**What is expected:**
The records below need to come back exactly as they are, pictures omitted.

(Structured pose outputs)
§ §
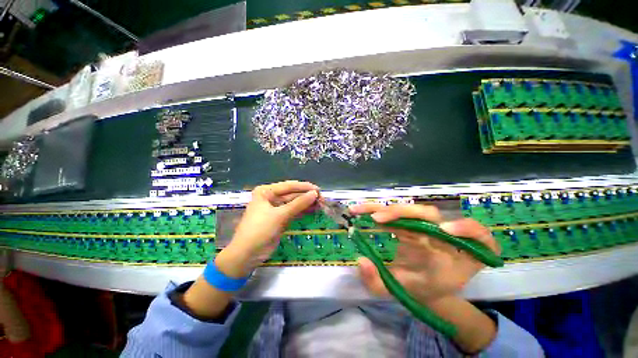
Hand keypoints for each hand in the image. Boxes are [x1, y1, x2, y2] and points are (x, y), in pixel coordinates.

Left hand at [216, 181, 318, 277]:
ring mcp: (276, 208)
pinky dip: (303, 211)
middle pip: (292, 194)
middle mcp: (271, 197)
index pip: (288, 186)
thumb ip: (298, 204)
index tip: (318, 189)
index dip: (304, 187)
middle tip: (322, 198)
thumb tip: (314, 193)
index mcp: (266, 192)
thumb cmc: (260, 230)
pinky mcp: (280, 218)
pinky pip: (294, 211)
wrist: (247, 255)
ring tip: (321, 204)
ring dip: (307, 203)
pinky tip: (313, 210)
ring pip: (294, 203)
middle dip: (307, 196)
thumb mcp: (280, 215)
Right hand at [348, 203, 499, 303]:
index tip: (445, 230)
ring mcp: (423, 226)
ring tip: (360, 211)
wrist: (423, 286)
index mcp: (455, 255)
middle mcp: (441, 234)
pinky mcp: (410, 223)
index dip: (468, 228)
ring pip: (408, 210)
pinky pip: (396, 212)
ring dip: (384, 209)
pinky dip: (378, 209)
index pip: (477, 236)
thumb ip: (379, 283)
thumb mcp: (401, 292)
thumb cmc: (420, 289)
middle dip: (403, 213)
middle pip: (429, 214)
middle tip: (377, 219)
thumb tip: (360, 260)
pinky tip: (359, 209)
§ §
**Finished task:**
Hand keypoints for each hand in the image. Boxes are [x1, y1, x2, y2] and points are (x, y), in pixel coordinates.

Left hand at [216, 181, 318, 277]:
ring mcp: (276, 208)
pinky dip: (303, 211)
middle pip: (292, 194)
middle mcp: (271, 197)
index pip: (288, 186)
thumb ip: (298, 204)
index tip: (318, 189)
index dip: (304, 187)
middle tip: (322, 198)
thumb tip: (314, 193)
index mcp: (266, 192)
thumb cmc: (260, 230)
pinky mcp: (280, 218)
pinky pip: (294, 211)
wrist: (247, 255)
ring tip: (321, 204)
ring dip: (307, 203)
pinky tip: (313, 210)
ring pip: (294, 203)
middle dip: (307, 196)
thumb mcp: (280, 215)
Right hand at [348, 203, 499, 303]:
index tip: (445, 230)
ring mcp: (423, 226)
ring tip: (360, 211)
wrist: (423, 286)
index mcp: (455, 255)
middle mcp: (441, 234)
pinky mcp: (410, 223)
index dip: (468, 228)
ring pip: (408, 210)
pinky pip: (396, 212)
ring dip: (384, 209)
pinky dip: (378, 209)
index pip: (477, 236)
thumb ip: (379, 283)
thumb mcp: (401, 292)
thumb cmc: (420, 289)
middle dip: (403, 213)
middle pip: (429, 214)
middle tip: (377, 219)
thumb tip: (360, 260)
pinky tip: (359, 209)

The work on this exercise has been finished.